No cabía engañarse acerca del espeso humo negro que manaba de la boca del cañón.

—¡Y una mierda abandonada! —dijo Gunther.

Al doblar la siguiente curva, la vieja curtiduría apareció a unos cien metros a su derecha, una larga construcción de madera sin pintar con aspecto de cobertizo que se levantaba justo al lado del río. Willi aparcó el coche en la cuneta y cargaron las pistolas. Después de subir a un altozano próximo para conseguir una visión general, oyeron varios gritos desgarradores.

—¡Santo cielo! —gimió Gunther.

Abajo se veía un pequeño prado agostado, y en el lado más alejado de éste la desvencijada curtiduría, escupiendo humo. En el centro del campo una docena de niños, que gritaban frenéticamente, estaban de rodillas y formaban una rígida fila, totalmente enfrascados en su juego de la pídola.

Willi se rió.

La Gran Depresión había dejado a miles de personas sin hogar, y era evidente que unas cuantas docenas se habían refugiado allí. En el exterior del viejo edificio, varias mujeres andrajosas se peleaban con el viento para tender la colada en las cuerdas. Dos hombres descargaban unas cajas de embalaje de un camión destartalado. Sin duda alguna, aquello no era Sachsenhausen.

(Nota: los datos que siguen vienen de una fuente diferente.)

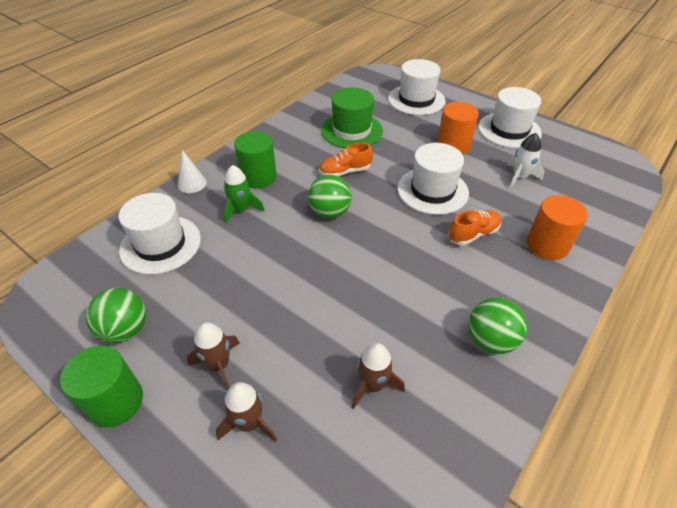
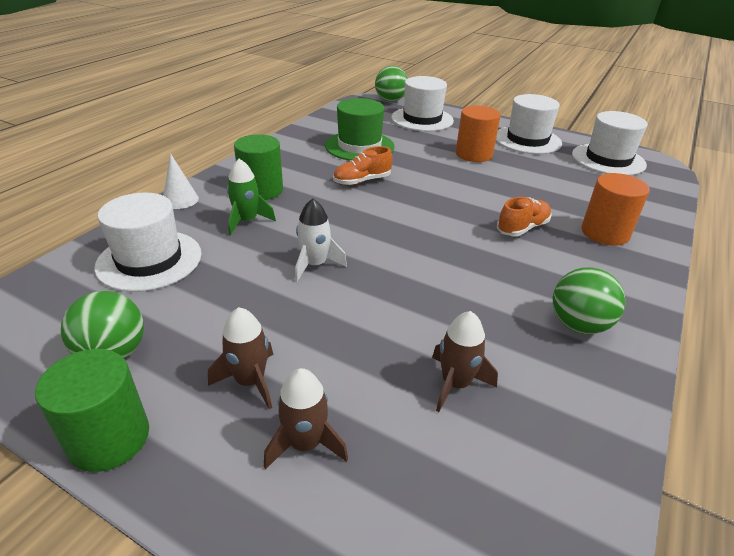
camera: 10 degrees left, 10 degrees down
(330, 212) = (354, 218): green ball -> green ball (390, 100)
(432, 190) = (464, 193): white hat -> white hat (608, 159)
(519, 177) = (553, 177): white rocket -> white rocket (315, 265)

De nuevo en el coche, y tras recorrer otro kilómetro por la carretera, llegaron a la fábrica de ladrillos de Oranienburg. Unos camiones llenos hasta arriba de pilas de ladrillos rojos salieron retumbando por el portón de la fábrica, pasaron junto a los dos policías y tomaron la carretera que llevaba al pueblo. En el aire flotaba un polvo caliente y arenoso. Ningún olor a podrido.

Según el mapa, a un kilómetro de distancia estaba el desvío al puente que llevaba directamente a la isla del manicomio. Sólo que, pasada la fábrica, la carretera pavimentada se acababa y se adentraba en el bosque convertida en un lastimoso camino forestal.

—Bueno, muchacho —Willi cambió de marcha—, será mejor que te sujetes el sombrero.

El Opel cogió cada bache y cada bulto del camino como si fuera a ser el último. Gunther se golpeó la cabeza contra el techo varias veces. Pero, a medida que avanzaban, los nervios de Willi se iban tensando por minutos. Odiaba aquellos malditos bosques oscuros; uno nunca sabía lo que había a la vuelta de la siguiente curva. Por suerte, encontraron el desvío y vieron el puente justo delante de ellos. Pero una barricada de alambre de espino les impedía el paso.